*Task to complete*: Copy the text of each entry below line for line, keeping every character as it appears, and omit the pictures from your answer.

*Given records*:
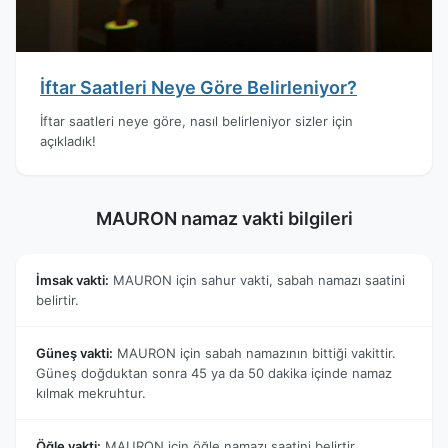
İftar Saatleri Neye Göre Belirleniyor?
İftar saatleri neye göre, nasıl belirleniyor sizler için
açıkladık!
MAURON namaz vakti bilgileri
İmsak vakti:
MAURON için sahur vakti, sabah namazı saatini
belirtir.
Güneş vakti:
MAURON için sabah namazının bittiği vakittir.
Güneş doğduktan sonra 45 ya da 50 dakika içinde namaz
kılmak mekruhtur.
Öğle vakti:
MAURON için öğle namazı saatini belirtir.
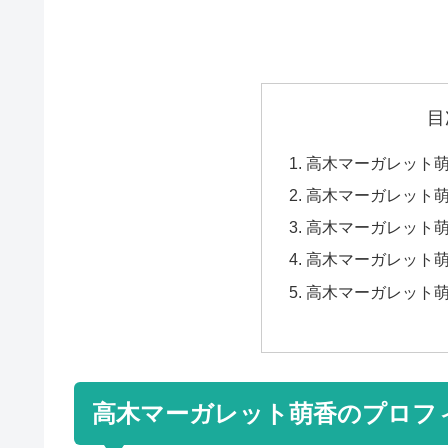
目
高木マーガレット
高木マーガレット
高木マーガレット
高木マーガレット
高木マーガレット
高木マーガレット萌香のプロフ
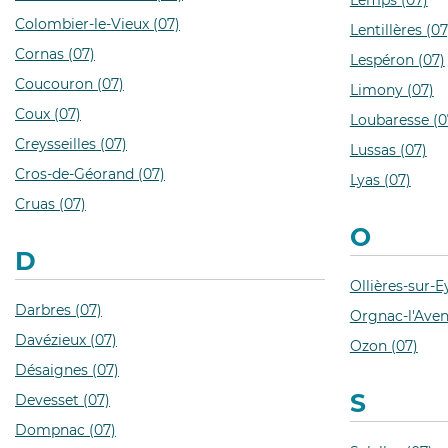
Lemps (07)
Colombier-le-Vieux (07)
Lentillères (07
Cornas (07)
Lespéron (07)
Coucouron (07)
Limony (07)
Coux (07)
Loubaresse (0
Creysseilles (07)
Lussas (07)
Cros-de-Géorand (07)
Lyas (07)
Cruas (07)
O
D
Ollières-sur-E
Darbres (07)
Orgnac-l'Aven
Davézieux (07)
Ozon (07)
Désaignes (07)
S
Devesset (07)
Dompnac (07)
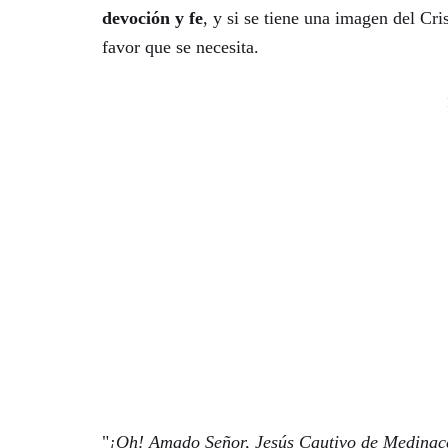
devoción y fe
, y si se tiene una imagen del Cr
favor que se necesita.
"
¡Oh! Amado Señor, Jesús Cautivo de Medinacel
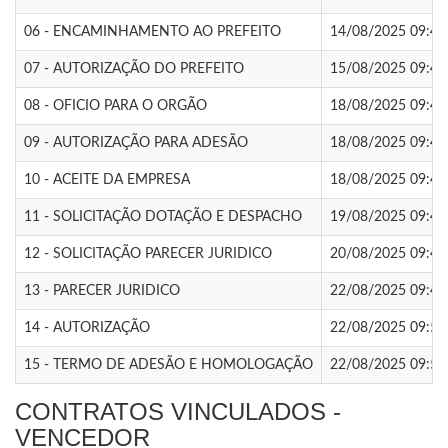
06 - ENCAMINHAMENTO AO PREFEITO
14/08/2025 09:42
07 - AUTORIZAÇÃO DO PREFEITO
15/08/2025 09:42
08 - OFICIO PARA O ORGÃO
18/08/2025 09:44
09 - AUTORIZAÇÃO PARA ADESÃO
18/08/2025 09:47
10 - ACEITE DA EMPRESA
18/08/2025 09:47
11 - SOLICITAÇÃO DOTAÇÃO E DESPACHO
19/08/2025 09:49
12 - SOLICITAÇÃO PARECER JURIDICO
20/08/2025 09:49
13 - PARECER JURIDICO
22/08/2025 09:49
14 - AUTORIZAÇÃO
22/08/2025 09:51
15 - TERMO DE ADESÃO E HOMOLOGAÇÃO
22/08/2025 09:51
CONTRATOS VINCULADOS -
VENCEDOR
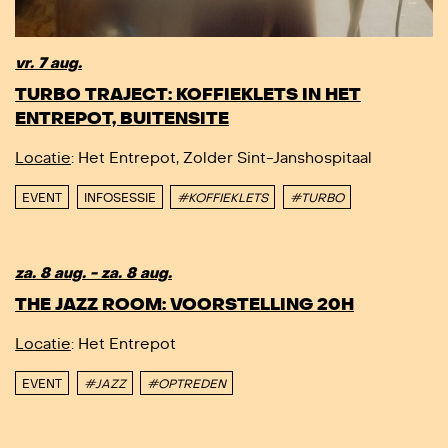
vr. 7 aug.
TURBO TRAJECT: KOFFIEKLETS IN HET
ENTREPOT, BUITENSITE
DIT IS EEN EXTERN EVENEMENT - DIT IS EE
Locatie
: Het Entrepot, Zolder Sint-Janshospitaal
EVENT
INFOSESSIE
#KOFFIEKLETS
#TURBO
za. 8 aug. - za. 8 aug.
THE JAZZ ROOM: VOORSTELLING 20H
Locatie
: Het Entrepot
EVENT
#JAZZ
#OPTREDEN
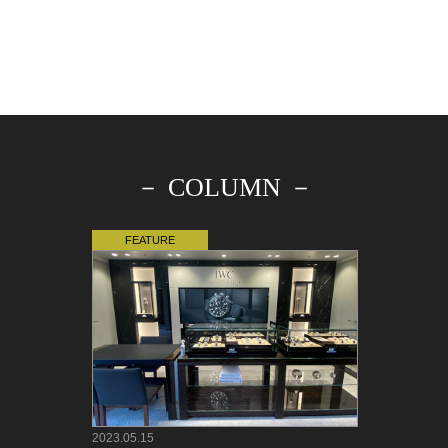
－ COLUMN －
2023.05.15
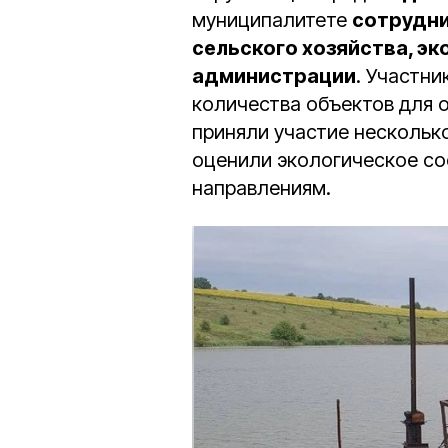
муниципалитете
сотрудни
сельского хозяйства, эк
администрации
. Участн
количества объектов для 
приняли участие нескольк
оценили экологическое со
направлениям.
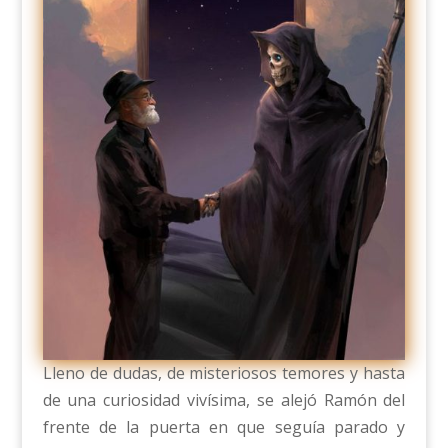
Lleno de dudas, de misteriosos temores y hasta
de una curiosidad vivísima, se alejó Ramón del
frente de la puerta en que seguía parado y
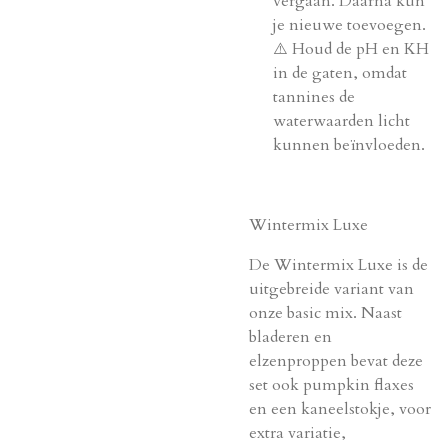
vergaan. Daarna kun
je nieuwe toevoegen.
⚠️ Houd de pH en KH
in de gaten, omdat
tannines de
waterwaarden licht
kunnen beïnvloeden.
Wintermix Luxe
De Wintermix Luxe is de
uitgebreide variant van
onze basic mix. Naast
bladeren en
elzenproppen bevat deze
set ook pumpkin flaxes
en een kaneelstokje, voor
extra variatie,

*Written reply*:
İftar Saatleri Neye Göre Belirleniyor?
İftar saatleri neye göre, nasıl belirleniyor sizler için
açıkladık!
MAURON namaz vakti bilgileri
İmsak vakti:
MAURON için sahur vakti, sabah namazı saatini
belirtir.
Güneş vakti:
MAURON için sabah namazının bittiği vakittir.
Güneş doğduktan sonra 45 ya da 50 dakika içinde namaz
kılmak mekruhtur.
Öğle vakti:
MAURON için öğle namazı saatini belirtir.
目
高木マーガレット
高木マーガレット
高木マーガレット
高木マーガレット
高木マーガレット
高木マーガレット萌香のプロフ
Lemps (07)
Colombier-le-Vieux (07)
Lentillères (07
Cornas (07)
Lespéron (07)
Coucouron (07)
Limony (07)
Coux (07)
Loubaresse (0
Creysseilles (07)
Lussas (07)
Cros-de-Géorand (07)
Lyas (07)
Cruas (07)
O
D
Ollières-sur-E
Darbres (07)
Orgnac-l'Aven
Davézieux (07)
Ozon (07)
Désaignes (07)
S
Devesset (07)
Dompnac (07)
devoción y fe
, y si se tiene una imagen del Cr
favor que se necesita.
"
¡Oh! Amado Señor, Jesús Cautivo de Medinacel
06 - ENCAMINHAMENTO AO PREFEITO
14/08/2025 09:42
07 - AUTORIZAÇÃO DO PREFEITO
15/08/2025 09:42
08 - OFICIO PARA O ORGÃO
18/08/2025 09:44
09 - AUTORIZAÇÃO PARA ADESÃO
18/08/2025 09:47
10 - ACEITE DA EMPRESA
18/08/2025 09:47
11 - SOLICITAÇÃO DOTAÇÃO E DESPACHO
19/08/2025 09:49
12 - SOLICITAÇÃO PARECER JURIDICO
20/08/2025 09:49
13 - PARECER JURIDICO
22/08/2025 09:49
14 - AUTORIZAÇÃO
22/08/2025 09:51
15 - TERMO DE ADESÃO E HOMOLOGAÇÃO
22/08/2025 09:51
CONTRATOS VINCULADOS -
VENCEDOR
vr. 7 aug.
TURBO TRAJECT: KOFFIEKLETS IN HET
ENTREPOT, BUITENSITE
DIT IS EEN EXTERN EVENEMENT - DIT IS EE
Locatie
: Het Entrepot, Zolder Sint-Janshospitaal
EVENT
INFOSESSIE
#KOFFIEKLETS
#TURBO
za. 8 aug. - za. 8 aug.
THE JAZZ ROOM: VOORSTELLING 20H
Locatie
: Het Entrepot
EVENT
#JAZZ
#OPTREDEN
－ COLUMN －
2023.05.15
муниципалитете
сотрудни
сельского хозяйства, эк
администрации
. Участн
количества объектов для 
приняли участие нескольк
оценили экологическое со
направлениям.
Lleno de dudas, de misteriosos temores y hasta
de una curiosidad vivísima, se alejó Ramón del
frente de la puerta en que seguía parado y
vergaan. Daarna kun
je nieuwe toevoegen.
⚠️ Houd de pH en KH
in de gaten, omdat
tannines de
waterwaarden licht
kunnen beïnvloeden.
Wintermix Luxe
De Wintermix Luxe is de
uitgebreide variant van
onze basic mix. Naast
bladeren en
elzenproppen bevat deze
set ook pumpkin flaxes
en een kaneelstokje, voor
extra variatie,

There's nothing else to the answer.